Спустились в лог, потом шоссе снова вывело на косогор, и перед разведчиками развернулась холмистая с перелесками даль. За лесом в голубой дымке тонут белгородские высоты. Там — фашисты. И оттого высоты кажутся суровыми, настороженно холодными, чужими. А здесь, по эту сторону леса, в балках, на пригорках, на плоских вершинах холмов и по склонам — всюду двигаются едва заметные фигурки солдат; вгрызаются в землю, опутывают окрестность ломаными зигзагами траншей и ходов сообщений. В перелеске, среди нежных белоствольных берез, стоят укрытые зелеными ветками танки; издали они похожи на копны; много копен, и веет от них не пряным сеном, а удушливо-горьким запахом бензина и металла.
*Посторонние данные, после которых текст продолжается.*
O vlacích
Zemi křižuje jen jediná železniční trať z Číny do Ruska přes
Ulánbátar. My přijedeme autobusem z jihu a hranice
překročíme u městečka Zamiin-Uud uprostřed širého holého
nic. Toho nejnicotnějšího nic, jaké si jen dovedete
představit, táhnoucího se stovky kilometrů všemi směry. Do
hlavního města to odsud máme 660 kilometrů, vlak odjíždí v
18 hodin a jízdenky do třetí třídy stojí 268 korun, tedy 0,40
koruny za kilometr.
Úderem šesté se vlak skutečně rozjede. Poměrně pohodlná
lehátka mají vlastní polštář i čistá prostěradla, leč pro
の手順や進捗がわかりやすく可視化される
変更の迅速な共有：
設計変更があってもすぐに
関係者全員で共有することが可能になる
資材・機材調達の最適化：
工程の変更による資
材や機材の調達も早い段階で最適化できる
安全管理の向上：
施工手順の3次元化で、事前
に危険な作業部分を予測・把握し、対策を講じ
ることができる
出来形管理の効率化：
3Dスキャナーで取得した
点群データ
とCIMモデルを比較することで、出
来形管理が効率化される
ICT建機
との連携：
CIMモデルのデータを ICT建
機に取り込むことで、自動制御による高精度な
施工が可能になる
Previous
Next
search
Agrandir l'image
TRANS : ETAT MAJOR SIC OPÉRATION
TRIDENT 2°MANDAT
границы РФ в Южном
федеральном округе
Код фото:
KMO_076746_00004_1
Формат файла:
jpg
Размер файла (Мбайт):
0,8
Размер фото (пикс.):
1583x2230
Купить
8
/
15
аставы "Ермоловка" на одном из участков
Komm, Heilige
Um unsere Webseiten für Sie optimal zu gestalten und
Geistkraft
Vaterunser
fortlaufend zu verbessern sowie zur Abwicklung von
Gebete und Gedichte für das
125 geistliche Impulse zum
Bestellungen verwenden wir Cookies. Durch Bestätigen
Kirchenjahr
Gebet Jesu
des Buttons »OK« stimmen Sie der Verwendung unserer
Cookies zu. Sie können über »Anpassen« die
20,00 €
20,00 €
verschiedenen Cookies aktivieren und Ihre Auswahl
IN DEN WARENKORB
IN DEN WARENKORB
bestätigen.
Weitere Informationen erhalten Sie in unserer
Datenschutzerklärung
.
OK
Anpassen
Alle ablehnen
В лощине, как черные колья, подняли к небу жерла тяжелые минометы. Они гнездятся по самой кромке кудрявого ракитника. Над кустами клубится дымок походной кухни. "Сила-то, сила какая!" — мысленно воскликнул Царев, удивляясь и поражаясь тому, что видел вокруг. И хотя эта сила окапывалась, закреплялась, готовилась к упорной обороне, все же радостно было сознавать, что она есть, что вот она, ощетинилась жерлами и ждет только взмаха чьей-то могучей и твердой руки.
— Будут дела, чемпион, смотри! — Он хлопнул Саввушкина по плечу.
Тот удивленно взглянул на Царева:
— Какие дела?
— Смотри, брат, силища, а?
— Это-то?... Эт-то я и сам вижу.
— Ни черта ты не видишь, чемпион. Брось тарахтеть своей жестянкой, сапоги портишь.